Researchers from the University of Virginia (including Sandia researchers), University of Illinois, the University of Colorado, the Colorado School of Mines and the National Renewable Energy Laboratory have all teamed up to develop a low-cost offshore 50-MW turbine with a rotor blade more than 650 feet long, two and a half times longer than any existing wind blade.

“Exascale turbines take advantage of economies of scale,” says Todd Griffith, lead blade designer on the project and technical lead for Sandia’s Offshore Wind Energy Program.

Todd Griffith with a cross-section of a 50-meter blade, part of the pathway to the 200-meter exascale turbines planned under the DOE. (Source: Randy Montoya)Todd Griffith with a cross-section of a 50-meter blade, part of the pathway to the 200-meter exascale turbines planned under the DOE. (Source: Randy Montoya)

The initial designs are based on a previous 12-MW Sandia system that uses blades that are 328-feet long.

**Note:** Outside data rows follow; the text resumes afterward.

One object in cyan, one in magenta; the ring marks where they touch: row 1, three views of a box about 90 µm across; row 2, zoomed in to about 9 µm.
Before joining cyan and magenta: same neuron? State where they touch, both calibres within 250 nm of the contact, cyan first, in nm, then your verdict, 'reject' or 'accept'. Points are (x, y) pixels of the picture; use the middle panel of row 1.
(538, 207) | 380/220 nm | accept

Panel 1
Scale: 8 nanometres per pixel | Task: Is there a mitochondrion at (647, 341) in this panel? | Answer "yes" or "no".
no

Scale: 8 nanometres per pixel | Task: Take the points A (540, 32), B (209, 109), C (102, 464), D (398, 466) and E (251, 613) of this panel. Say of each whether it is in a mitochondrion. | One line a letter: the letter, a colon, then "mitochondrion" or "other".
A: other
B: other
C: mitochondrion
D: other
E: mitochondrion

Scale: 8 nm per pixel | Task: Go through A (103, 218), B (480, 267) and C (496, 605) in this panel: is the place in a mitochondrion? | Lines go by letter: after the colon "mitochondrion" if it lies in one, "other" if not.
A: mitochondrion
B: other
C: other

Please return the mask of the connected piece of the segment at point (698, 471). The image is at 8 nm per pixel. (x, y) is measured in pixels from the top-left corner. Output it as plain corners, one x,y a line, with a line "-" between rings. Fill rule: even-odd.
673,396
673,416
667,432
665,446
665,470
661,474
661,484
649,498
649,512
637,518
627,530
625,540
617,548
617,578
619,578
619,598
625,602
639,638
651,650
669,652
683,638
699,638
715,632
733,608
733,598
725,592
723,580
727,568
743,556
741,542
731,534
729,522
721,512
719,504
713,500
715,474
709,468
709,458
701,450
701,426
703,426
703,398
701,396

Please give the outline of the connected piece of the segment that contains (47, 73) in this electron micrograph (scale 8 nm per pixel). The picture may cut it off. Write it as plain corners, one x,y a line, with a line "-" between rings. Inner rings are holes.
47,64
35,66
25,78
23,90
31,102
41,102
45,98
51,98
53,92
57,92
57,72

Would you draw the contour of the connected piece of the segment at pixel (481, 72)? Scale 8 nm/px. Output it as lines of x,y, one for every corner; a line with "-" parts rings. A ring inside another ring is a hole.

While a 50-MW horizontal wind turbine is well beyond the size of any current design, the team’s studies show that load alignment can dramatically reduce peak stresses and fatigue on the rotor blades, which would reduce costs and allow for the construction of blades big enough for a 50-MW system.

Currently, in the United State, wind turbines produce power in the 1- to 2-MW range, with blades about 165 feet long. Even the largest commercially available turbine is rated at 8 MW with blades only 262 feet long.

“The U.S. has great offshore wind energy potential, but offshore installations are expensive, so larger turbines are needed to capture that energy at an affordable cost,” says Griffith.

The team will have to face a variety of challenges before they can scale up to a 50-MW turbine — more than six times the power output of the largest current turbines. The blades are costly and must be stiff, durable and eliminate the risk of tower strikes in strong gusts.

“Those stiff blades are heavy, and their mass, which is directly related to cost, becomes even more problematic at the extreme scale due to gravity loads and other changes,” says Griffith.

In order to combat some of the costs, Griffith suggests manufacturing the blades in segments, eliminating the need for transportation and assembly of blades as single units

The exascale turbines would be sited downwind, unlike conventional turbines that are configured with the rotor blades upwind of the tower.

The researchers were inspired by the movements of palm trees in heavy storms. The lightweight, trunk manages to bend in the wind while retaining its stiffness. Using the palm-tree approach, the mass required for blade stiffness could be significantly reduced.

The segmented turbine blades could work well in parts of the world that experience often hurricanes, where offshore turbines would need to withstand wind speeds over 200 mph. The blades align themselves to reduce cantilever forces on the blade through a trunnion hinge near the hub that responds to changes in wind speed.

“At dangerous wind speeds, the blades are stowed and aligned with the wind direction, reducing the risk of damage. At lower wind speeds, the blades spread out more to maximize energy production,” says Griffith.

This move toward exascale turbines could help the Department of Energy’s goal of providing 20% of the nation’s energy via wind by 2030.